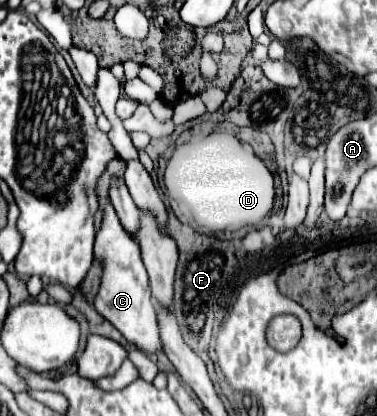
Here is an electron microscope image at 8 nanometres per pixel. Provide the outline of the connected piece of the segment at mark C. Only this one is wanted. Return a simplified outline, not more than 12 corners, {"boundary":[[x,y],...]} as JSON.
==
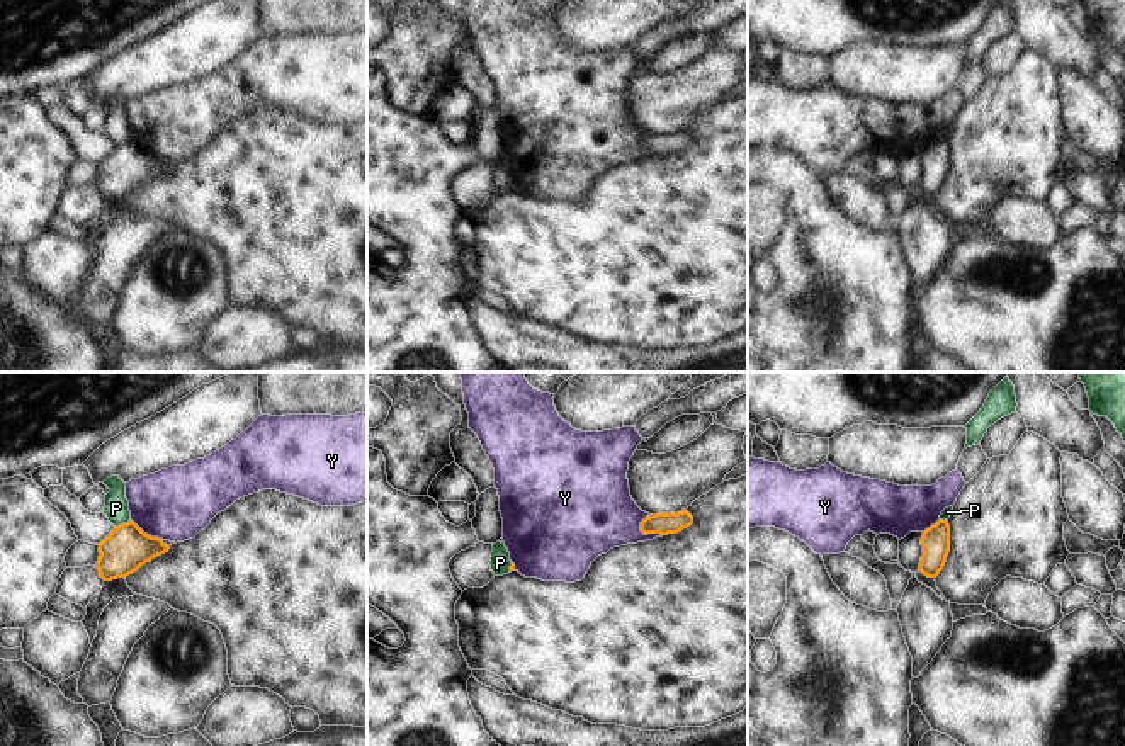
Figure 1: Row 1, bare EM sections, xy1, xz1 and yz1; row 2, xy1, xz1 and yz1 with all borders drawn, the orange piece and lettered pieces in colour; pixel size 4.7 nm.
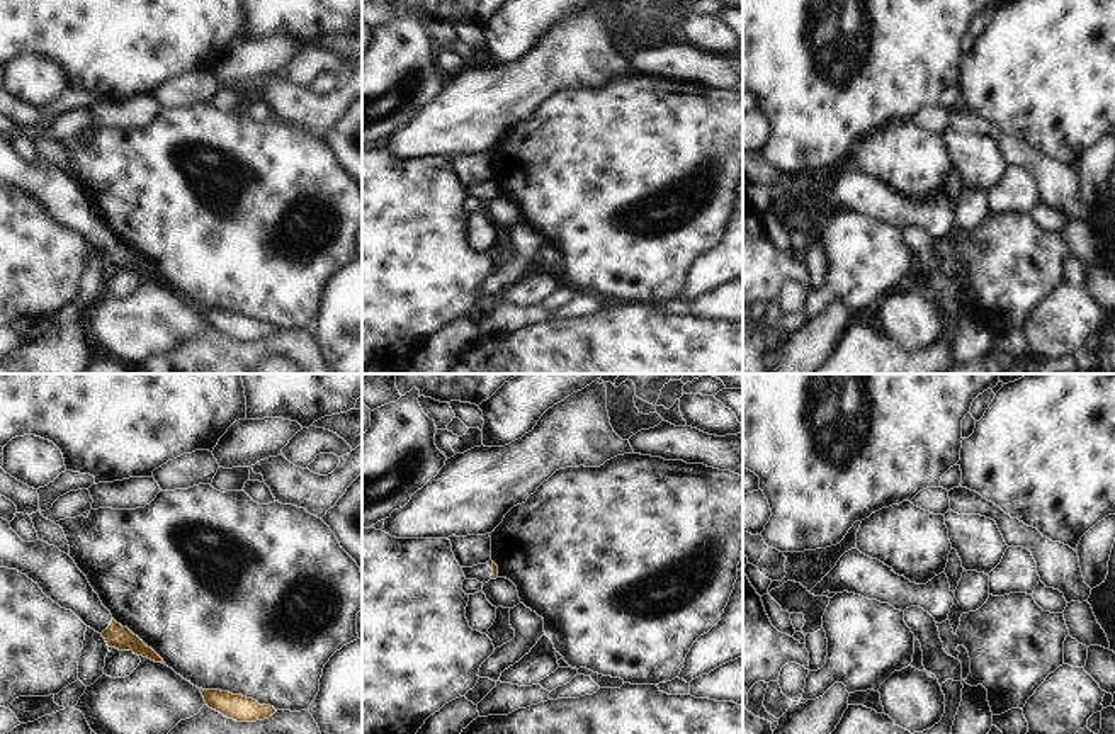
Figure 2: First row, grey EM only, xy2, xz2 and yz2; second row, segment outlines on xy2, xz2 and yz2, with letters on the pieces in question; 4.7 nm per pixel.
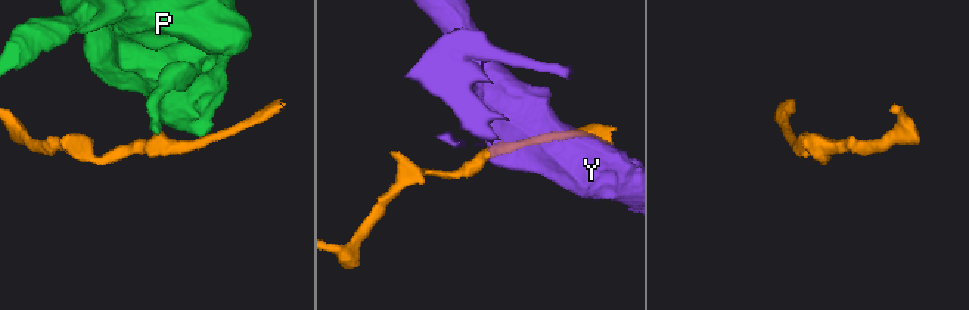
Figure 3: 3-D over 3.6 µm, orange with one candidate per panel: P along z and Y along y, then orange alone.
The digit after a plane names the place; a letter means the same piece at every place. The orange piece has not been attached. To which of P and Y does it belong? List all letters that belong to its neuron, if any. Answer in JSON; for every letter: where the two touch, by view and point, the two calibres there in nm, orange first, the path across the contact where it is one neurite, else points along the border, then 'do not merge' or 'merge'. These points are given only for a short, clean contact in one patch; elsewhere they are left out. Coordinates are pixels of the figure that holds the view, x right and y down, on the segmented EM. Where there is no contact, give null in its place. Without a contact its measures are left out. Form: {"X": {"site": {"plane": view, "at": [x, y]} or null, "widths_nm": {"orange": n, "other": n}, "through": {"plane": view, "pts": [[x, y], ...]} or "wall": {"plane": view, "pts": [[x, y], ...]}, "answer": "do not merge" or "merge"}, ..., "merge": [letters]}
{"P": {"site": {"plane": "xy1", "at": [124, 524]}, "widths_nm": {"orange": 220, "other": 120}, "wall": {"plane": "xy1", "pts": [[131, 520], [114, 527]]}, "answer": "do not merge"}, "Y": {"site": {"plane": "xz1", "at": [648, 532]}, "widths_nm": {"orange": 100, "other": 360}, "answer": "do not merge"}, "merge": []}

• [WORK TASK] Taking the entries above, extract every line from the one bearing "Figure 1: Row" through the one bearing "Figure 3: 3-D", exactly, with no pictures.

• [YOUR RESPONSE]
Figure 1: Row 1, bare EM sections, xy1, xz1 and yz1; row 2, xy1, xz1 and yz1 with all borders drawn, the orange piece and lettered pieces in colour; pixel size 4.7 nm.
Figure 2: First row, grey EM only, xy2, xz2 and yz2; second row, segment outlines on xy2, xz2 and yz2, with letters on the pieces in question; 4.7 nm per pixel.
Figure 3: 3-D over 3.6 µm, orange with one candidate per panel: P along z and Y along y, then orange alone.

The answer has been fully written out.